Literature Barr, D. J., Levy, R., Scheepers, C., & Tily, H. J. (2013). Random effects structure for confirmatory hypothesis testing: Keep it maximal. Journal of Memory and Language, 68(3), 255–278. https://doi.org/10.1016/j.jml.2012.11.001 Matuschek, H., Kliegl, R., Vasishth, S., Baayen, H., & Bates, D. (2017). Balancing Type I error and power in linear mixed models. Journal of Memory and Language, 94, 305–315. https://doi.org/10.1016/j.jml.2017.01.001

dmbates commented 3 years ago

issue528.zip

This zip file contains a Pluto notebook, the .html file from running the notebook and the Project.toml file from the directory, The notebook is derived from your code. If you want to run it yourself you should be able to expand the zip file in a clean directory, install the Pluto package if needed then run

using Pluto
Pluto.run()

This brings up a browser window with an Open File selection. You should be able to select issue528.jl and have it run. Please let us know if this doesn't work. We are experimenting with using Pluto notebooks for responding to issues.

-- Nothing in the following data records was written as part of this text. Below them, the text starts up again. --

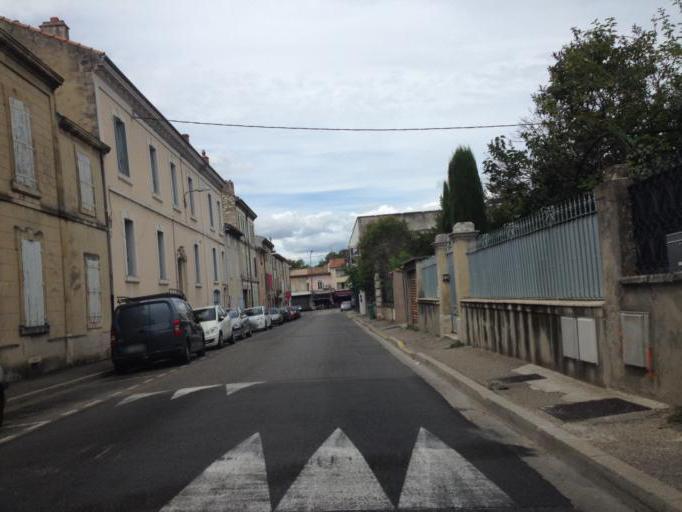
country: FR
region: Rhone-Alpes
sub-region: Departement de la Drome
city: Montelimar
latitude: 44.5503
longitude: 4.7490
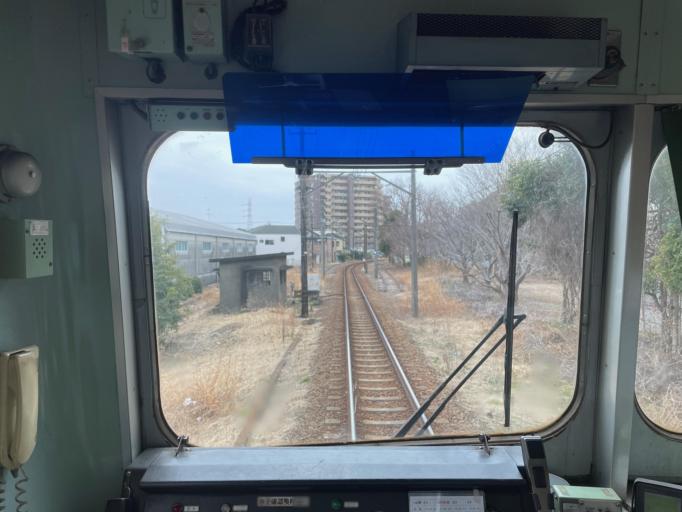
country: JP
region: Shizuoka
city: Fuji
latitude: 35.1628
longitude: 138.7002
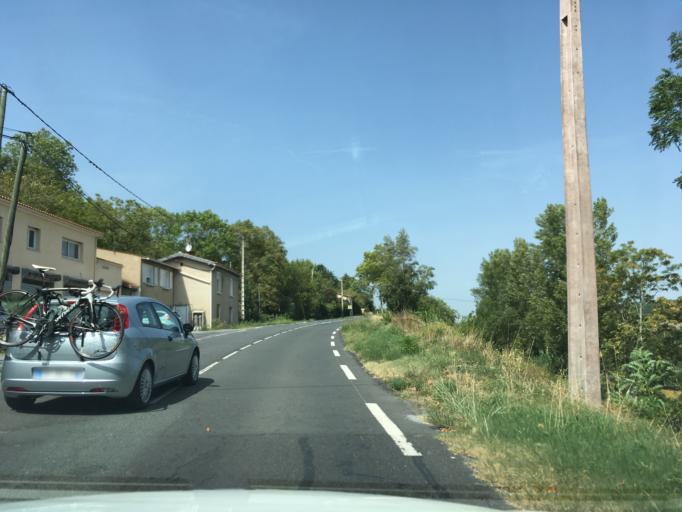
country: FR
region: Midi-Pyrenees
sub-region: Departement du Tarn
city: Castres
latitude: 43.6139
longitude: 2.2204
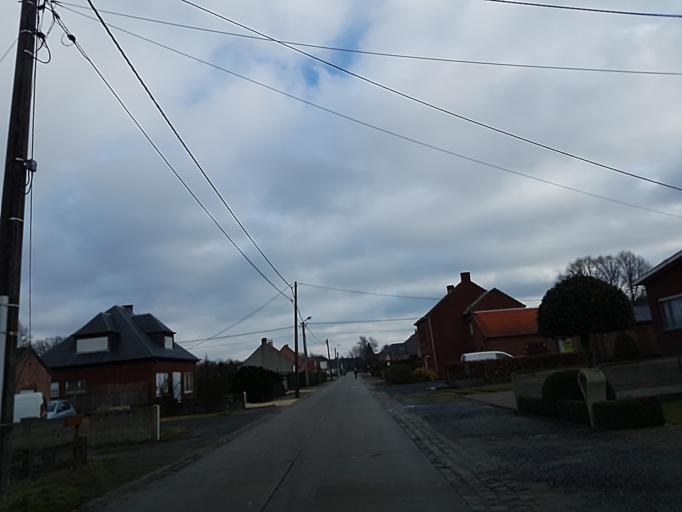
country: BE
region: Flanders
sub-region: Provincie Antwerpen
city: Hulshout
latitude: 51.0728
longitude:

It is true that the deviance of fits m1 and m2 are slightly different but that isn't unexpected. As I mentioned before, there are only 5 distinct levels of item and there are 6 parameters in the covariance matrix for the random effects for item being estimated from these 5 levels. This will necessarily produce a very flat likelihood surface. You can't get any precision on these parameters because they can trade off against each other. This imprecision will carry over to the other parameters, including the fixed-effects parameters. When you switch the order of the A, B, C & D columns the order of the initial evaluations of the objective will change (use verbose=true in the call to fit to see the gory details). This may be what causes convergence to another optimum. I don't know enough about the internal details of the BOBYQA algorithm to say for sure.

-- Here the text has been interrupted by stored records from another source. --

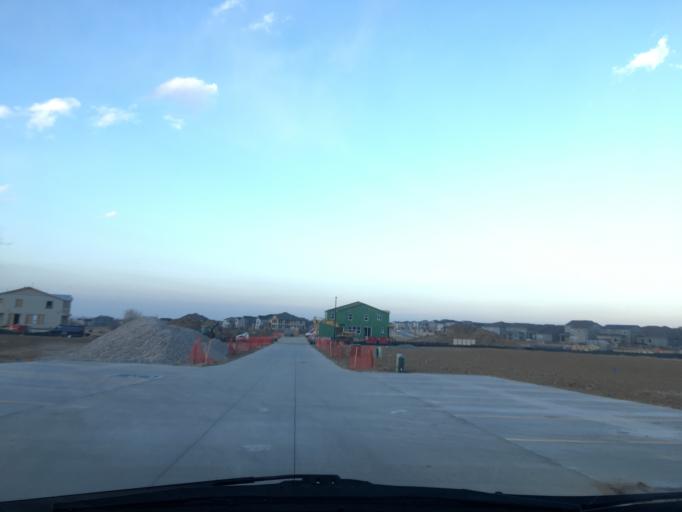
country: US
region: Colorado
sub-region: Boulder County
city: Lafayette
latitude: 40.0247
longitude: -105.0907
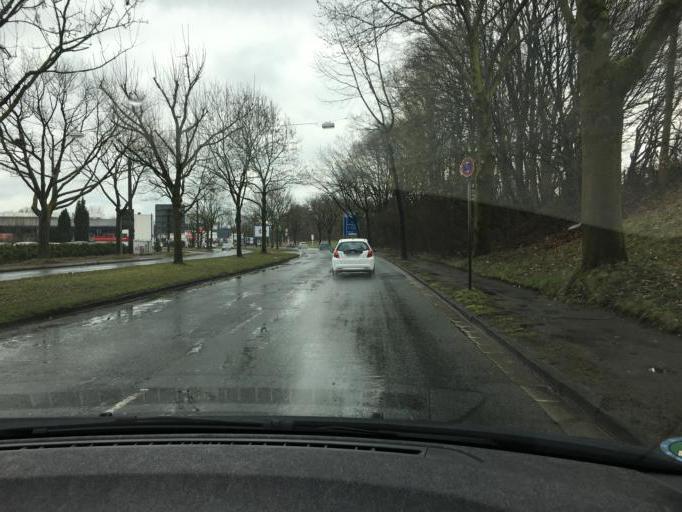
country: DE
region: North Rhine-Westphalia
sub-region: Regierungsbezirk Arnsberg
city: Bochum
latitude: 51.4936
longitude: 7.2579
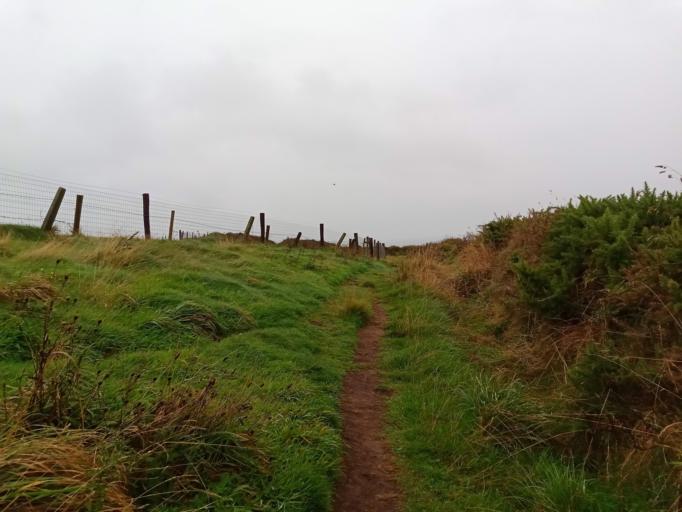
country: IE
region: Munster
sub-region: Waterford
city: Dunmore East
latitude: 52.1392
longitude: -7.0550
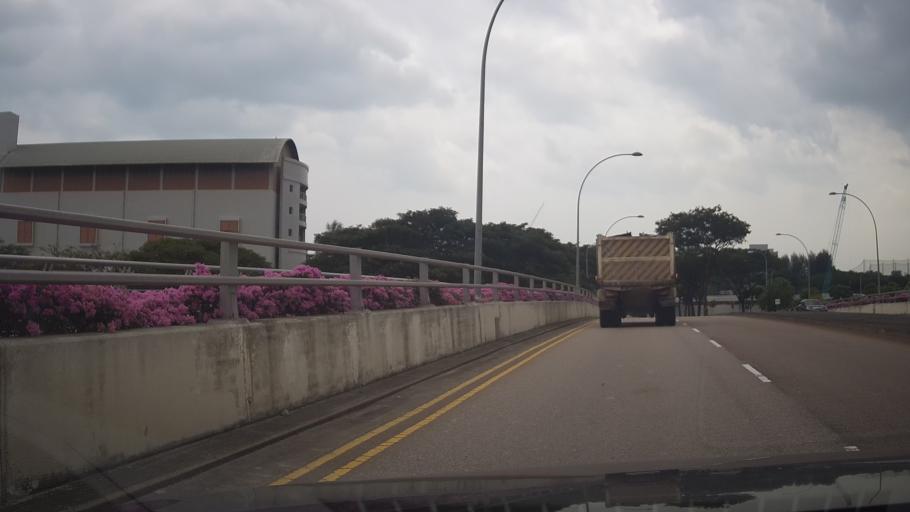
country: SG
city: Singapore
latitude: 1.2990
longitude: 103.8776
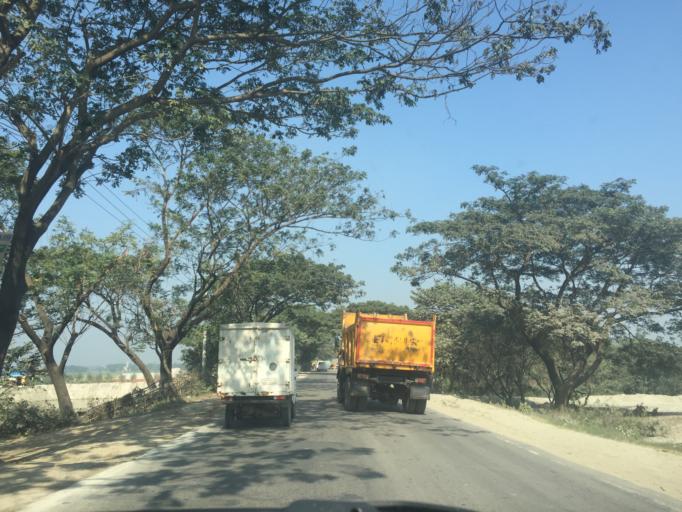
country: BD
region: Dhaka
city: Tungi
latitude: 23.8340
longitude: 90.3402
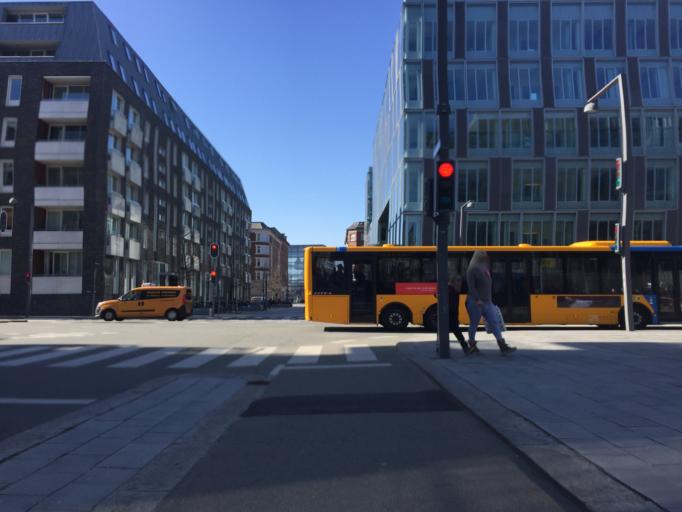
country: DK
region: Capital Region
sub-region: Kobenhavn
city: Christianshavn
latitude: 55.6676
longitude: 12.5817
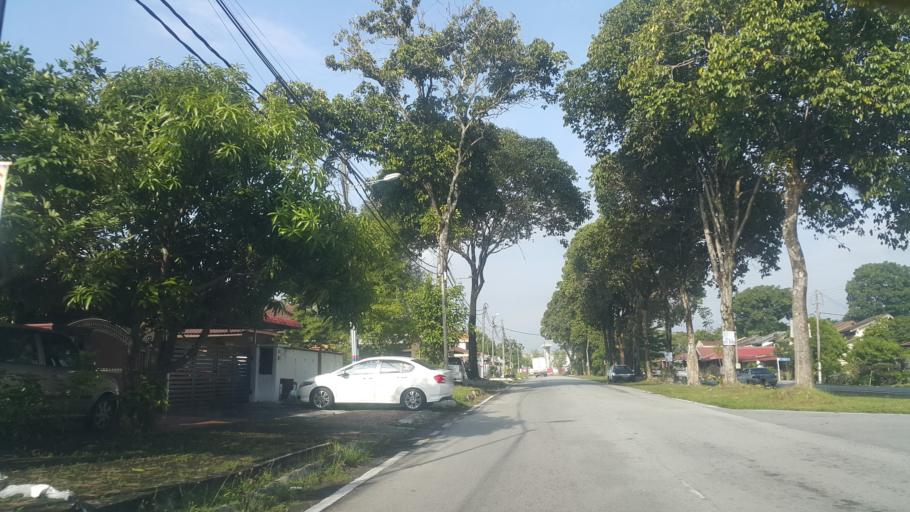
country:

You may find that using fast=true in the call to fit helps to stabilize the estimates but there are other trade-offs in doing that.

I don't have any hard and fast rules about how complex to allow the covariance structure for the random effects to become. It would have been a lot easier of Barr et al. had written a software package to reliably fit the "maximal" models that they claim must always be used but I haven't seen any software from them. :smile:

LeonardoJost commented 3 years ago

Thank you so much for your help. I'll then try my best to reduce the models and report plausible values while acknowledging possible small uncertainities.

The Pluto package takes some getting used to but works very well. Thank you also for the feedback on my code. I'm still new to Julia and especially generating distributions is still much easier in R for me.

dmbates commented 3 years ago

Can we close the issue now or are there further considerations you would like to discuss?